The other side of the bed is cold; Teddy must have gone to work already. I walk down the stairs and jog through the kitchen, grabbing a granola bar on the way out. I slip my flip-flops on and hop in the car, making sure to stop for iced coffee on the way to the university; a morning person I may be, but I also need fuel. Armed with caffeine and a breakfast sandwich, I set it on the passenger’s seat and park hastily, devouring my breakfast in a few quick bites. Wiping my mouth with a napkin and putting on makeup, I grab my bag out of the backseat and sling it over my shoulder, walking inside of the school.

My first class, Earth Science, hasn’t started yet, and I take a seat by the window, gazing out toward the ocean as if compelled. I can’t help it; whenever I’m outside, my first instinct is to find the nearest body of water; it just makes me feel safe.
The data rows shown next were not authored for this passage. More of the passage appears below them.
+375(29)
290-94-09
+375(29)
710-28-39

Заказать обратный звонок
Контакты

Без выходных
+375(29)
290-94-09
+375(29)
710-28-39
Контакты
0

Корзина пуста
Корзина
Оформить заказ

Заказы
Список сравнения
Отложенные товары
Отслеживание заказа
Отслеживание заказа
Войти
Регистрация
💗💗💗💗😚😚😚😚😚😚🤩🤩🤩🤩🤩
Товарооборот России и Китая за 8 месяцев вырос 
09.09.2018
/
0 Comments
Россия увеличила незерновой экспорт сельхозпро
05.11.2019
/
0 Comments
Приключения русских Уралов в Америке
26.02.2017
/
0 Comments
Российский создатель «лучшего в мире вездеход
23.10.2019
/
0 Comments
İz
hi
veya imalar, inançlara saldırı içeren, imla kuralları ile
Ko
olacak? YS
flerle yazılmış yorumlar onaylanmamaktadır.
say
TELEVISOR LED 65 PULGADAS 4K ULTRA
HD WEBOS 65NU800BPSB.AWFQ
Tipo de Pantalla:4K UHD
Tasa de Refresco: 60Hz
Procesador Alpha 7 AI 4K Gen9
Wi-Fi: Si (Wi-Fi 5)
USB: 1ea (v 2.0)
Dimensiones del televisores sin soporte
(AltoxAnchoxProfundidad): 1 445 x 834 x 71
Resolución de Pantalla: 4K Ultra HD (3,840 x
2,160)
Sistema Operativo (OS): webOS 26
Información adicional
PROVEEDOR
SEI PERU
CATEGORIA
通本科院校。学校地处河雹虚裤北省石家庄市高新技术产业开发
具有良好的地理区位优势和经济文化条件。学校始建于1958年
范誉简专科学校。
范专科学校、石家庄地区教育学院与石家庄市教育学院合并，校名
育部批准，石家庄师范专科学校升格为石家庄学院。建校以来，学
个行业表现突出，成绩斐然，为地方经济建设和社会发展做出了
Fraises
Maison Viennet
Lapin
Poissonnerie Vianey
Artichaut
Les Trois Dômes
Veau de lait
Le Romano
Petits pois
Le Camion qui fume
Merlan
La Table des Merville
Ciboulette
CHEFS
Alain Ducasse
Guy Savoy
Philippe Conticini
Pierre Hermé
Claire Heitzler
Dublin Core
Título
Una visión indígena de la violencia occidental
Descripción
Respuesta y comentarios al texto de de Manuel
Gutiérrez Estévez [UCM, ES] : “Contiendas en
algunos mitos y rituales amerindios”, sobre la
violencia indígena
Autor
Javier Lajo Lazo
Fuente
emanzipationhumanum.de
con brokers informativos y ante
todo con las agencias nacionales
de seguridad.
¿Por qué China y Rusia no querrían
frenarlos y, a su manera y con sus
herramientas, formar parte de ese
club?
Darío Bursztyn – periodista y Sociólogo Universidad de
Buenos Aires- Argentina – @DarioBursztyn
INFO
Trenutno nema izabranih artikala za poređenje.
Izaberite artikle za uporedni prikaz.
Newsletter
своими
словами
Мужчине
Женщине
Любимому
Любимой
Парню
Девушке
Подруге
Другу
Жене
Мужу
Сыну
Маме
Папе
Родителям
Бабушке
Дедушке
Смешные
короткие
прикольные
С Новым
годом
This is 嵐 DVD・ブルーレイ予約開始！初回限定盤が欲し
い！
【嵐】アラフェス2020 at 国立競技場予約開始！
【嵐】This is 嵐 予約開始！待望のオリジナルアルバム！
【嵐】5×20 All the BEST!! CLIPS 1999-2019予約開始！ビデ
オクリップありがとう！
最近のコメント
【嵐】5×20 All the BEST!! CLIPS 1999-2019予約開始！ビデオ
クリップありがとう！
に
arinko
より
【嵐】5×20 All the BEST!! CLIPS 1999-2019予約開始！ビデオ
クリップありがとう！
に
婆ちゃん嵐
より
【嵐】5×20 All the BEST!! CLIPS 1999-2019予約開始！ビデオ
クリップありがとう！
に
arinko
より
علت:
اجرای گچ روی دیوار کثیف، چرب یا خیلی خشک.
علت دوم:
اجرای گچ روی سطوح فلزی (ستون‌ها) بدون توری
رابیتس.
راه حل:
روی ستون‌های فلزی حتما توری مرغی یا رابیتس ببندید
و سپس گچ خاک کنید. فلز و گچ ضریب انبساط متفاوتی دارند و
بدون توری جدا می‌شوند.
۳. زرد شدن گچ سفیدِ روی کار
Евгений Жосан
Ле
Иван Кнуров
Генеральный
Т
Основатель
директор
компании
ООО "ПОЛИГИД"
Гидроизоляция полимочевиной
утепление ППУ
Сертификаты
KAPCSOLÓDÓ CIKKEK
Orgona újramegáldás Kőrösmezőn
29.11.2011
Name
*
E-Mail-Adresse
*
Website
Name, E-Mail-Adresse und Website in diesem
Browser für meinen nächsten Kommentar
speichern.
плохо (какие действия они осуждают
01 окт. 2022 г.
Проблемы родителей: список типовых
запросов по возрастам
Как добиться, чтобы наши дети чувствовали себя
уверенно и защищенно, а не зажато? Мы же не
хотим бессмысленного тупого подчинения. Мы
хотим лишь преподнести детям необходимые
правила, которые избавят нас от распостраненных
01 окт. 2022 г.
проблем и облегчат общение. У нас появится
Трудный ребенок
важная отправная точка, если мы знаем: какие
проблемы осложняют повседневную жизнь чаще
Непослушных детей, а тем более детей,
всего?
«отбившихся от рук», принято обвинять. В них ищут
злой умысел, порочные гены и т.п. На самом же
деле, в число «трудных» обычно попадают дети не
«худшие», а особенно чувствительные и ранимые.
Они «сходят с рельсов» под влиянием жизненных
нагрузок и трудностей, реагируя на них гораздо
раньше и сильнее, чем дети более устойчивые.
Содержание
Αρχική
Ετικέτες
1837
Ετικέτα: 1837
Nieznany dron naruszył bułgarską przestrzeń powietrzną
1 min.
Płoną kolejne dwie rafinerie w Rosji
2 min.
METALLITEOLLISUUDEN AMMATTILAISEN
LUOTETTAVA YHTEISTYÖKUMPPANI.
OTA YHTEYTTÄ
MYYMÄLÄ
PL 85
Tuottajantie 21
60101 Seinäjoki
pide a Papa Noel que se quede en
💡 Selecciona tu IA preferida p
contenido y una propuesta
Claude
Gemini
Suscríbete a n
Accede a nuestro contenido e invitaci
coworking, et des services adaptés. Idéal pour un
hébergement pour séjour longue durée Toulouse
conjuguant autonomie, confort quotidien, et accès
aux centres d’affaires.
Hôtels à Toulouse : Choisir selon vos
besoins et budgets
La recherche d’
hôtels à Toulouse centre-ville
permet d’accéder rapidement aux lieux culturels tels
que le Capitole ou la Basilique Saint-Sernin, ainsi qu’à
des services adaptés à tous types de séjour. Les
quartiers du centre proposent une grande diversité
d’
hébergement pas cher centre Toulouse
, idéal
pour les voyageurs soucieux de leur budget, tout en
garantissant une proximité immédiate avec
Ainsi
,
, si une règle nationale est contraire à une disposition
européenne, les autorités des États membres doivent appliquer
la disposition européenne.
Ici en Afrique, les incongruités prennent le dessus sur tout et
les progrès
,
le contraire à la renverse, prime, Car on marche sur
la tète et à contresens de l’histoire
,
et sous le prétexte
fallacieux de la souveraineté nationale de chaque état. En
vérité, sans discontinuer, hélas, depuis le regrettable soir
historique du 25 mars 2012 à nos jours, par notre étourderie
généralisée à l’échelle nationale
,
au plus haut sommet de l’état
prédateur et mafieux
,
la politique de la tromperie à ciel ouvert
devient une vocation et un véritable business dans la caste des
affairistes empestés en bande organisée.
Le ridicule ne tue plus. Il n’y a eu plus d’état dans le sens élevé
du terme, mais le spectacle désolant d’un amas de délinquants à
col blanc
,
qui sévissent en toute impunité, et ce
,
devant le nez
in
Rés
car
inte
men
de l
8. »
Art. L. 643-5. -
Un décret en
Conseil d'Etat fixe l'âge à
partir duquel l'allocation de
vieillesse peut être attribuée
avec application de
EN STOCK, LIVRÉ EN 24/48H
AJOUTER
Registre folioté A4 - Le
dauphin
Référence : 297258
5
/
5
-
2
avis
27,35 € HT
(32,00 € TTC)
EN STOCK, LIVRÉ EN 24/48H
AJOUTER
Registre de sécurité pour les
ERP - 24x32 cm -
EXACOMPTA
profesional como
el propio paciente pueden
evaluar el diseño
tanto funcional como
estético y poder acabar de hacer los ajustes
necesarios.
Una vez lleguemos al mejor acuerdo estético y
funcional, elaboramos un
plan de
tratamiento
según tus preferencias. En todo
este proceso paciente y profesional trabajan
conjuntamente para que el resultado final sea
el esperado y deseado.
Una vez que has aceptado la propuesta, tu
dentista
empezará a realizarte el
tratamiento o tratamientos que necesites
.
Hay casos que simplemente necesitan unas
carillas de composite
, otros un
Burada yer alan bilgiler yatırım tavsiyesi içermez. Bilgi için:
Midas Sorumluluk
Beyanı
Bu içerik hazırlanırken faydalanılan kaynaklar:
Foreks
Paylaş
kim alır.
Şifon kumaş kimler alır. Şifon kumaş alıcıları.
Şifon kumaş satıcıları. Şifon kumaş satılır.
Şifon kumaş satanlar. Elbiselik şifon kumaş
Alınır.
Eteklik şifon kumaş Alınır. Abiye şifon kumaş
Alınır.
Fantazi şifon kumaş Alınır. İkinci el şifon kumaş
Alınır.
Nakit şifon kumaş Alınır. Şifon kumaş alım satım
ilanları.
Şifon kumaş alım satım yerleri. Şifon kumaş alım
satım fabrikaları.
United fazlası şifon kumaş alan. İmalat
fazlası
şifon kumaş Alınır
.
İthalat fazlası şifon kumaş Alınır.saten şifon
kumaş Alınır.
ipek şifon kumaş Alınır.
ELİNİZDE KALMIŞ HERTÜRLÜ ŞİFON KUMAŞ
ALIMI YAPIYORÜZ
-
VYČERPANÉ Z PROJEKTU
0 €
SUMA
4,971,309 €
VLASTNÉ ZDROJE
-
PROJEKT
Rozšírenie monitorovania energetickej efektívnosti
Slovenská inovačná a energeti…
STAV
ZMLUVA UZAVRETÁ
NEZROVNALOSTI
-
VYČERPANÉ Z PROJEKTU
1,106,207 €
My parents used to despair over it, this mysterious pull to the water; more often not, I was scheming to steal away from whatever I was doing, sleepwalking through life in order to answer the call of it. No one has ever understood it, but that’s all right. I barely do myself. But if it went away, I wouldn’t be who I am. I couldn’t imagine my life, my heart and soul, without it; it’s part of my deepest foundations.

And I wouldn’t change it for anything.